- **Exercise**: Exact copies of all the lines below are wanted, without a single picture.

(Provided data)

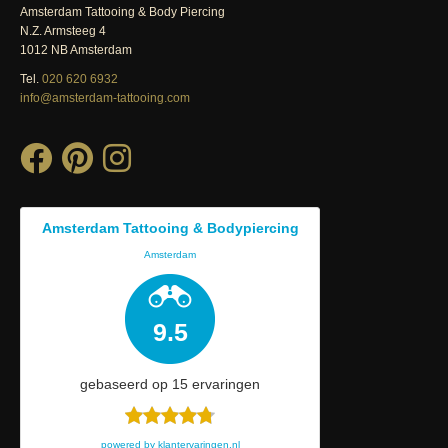
Amsterdam Tattooing & Body Piercing
N.Z. Armsteeg 4
1012 NB Amsterdam
Tel.
020 620 6932
info@amsterdam-tattooing.com
Amsterdam Tattooing & Bodypiercing
Amsterdam
9.5
gebaseerd op
15
ervaringen
powered by
klantervaringen.nl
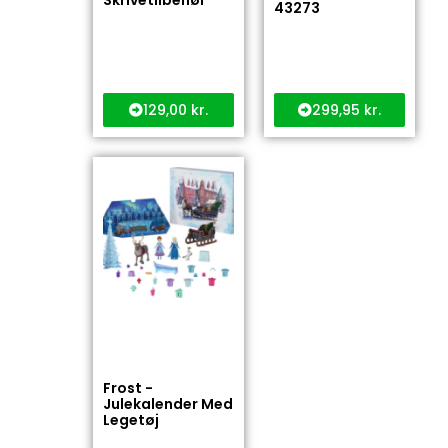
Skrivetilbehør
43273
129,00
kr.
299,95
kr.
Frost -
Julekalender Med
Legetøj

(End Provided data)

- **Solution to the exercise**:
Amsterdam Tattooing & Body Piercing
N.Z. Armsteeg 4
1012 NB Amsterdam
Tel.
020 620 6932
info@amsterdam-tattooing.com
Amsterdam Tattooing & Bodypiercing
Amsterdam
9.5
gebaseerd op
15
ervaringen
powered by
klantervaringen.nl
Skrivetilbehør
43273
129,00
kr.
299,95
kr.
Frost -
Julekalender Med
Legetøj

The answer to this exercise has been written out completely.